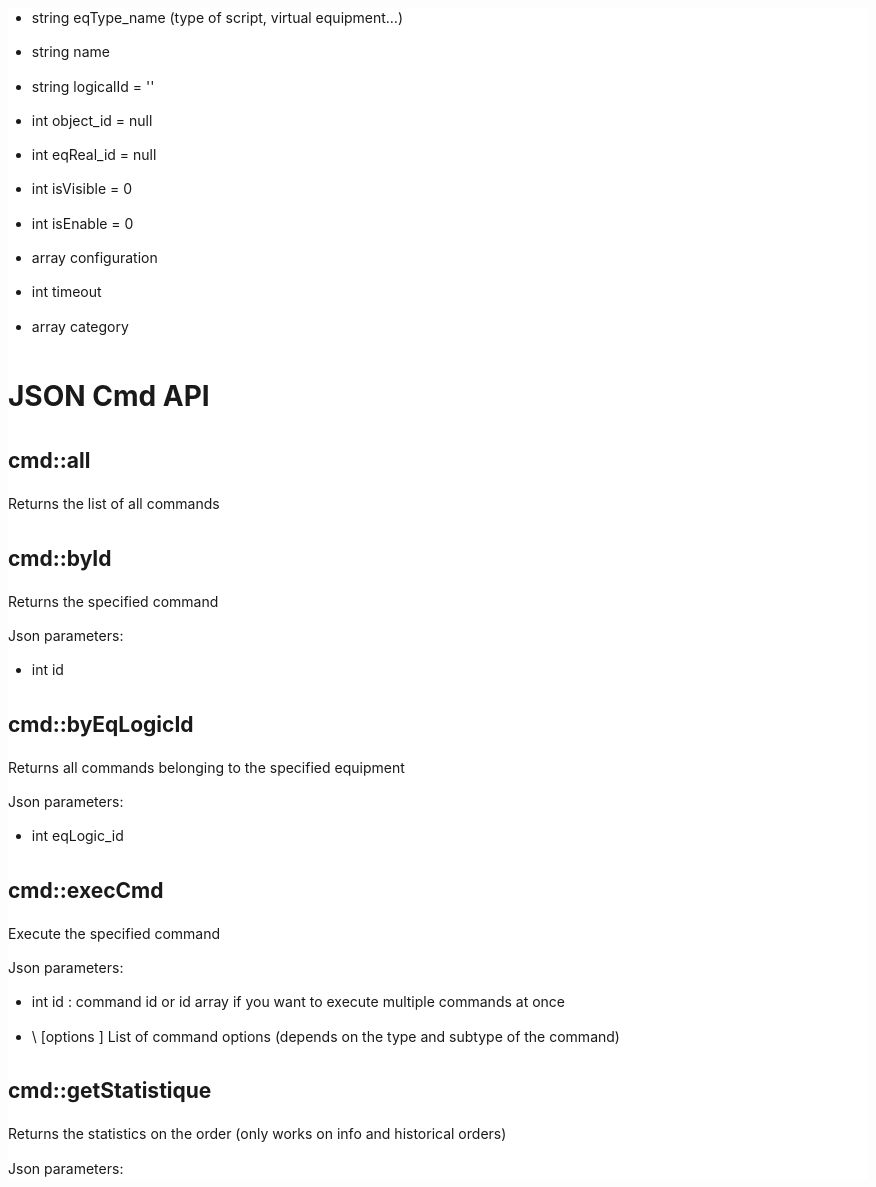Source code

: -   string eqType\_name (type of script, virtual equipment…)

-   string name

-   string logicalId = ''

-   int object\_id = null

-   int eqReal\_id = null

-   int isVisible = 0

-   int isEnable = 0

-   array configuration

-   int timeout

-   array category

JSON Cmd API
============

cmd::all
--------

Returns the list of all commands

cmd::byId
---------

Returns the specified command

Json parameters:

-   int id

cmd::byEqLogicId
----------------

Returns all commands belonging to the specified equipment

Json parameters:

-   int eqLogic\_id

cmd::execCmd
------------

Execute the specified command

Json parameters:

-   int id : command id or id array if you want to execute multiple commands at once

-   \ [options \] List of command options (depends on the type and subtype of the command)

cmd::getStatistique
-------------------

Returns the statistics on the order (only works on info and historical orders)

Json parameters:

Your goal >>
Exactly the lines from the one containing "Execute the specified command" through the final line of the records must appear in your reply, and no others.

Answer box >>
Execute the specified command

Json parameters:

-   int id : command id or id array if you want to execute multiple commands at once

-   \ [options \] List of command options (depends on the type and subtype of the command)

cmd::getStatistique
-------------------

Returns the statistics on the order (only works on info and historical orders)

Json parameters:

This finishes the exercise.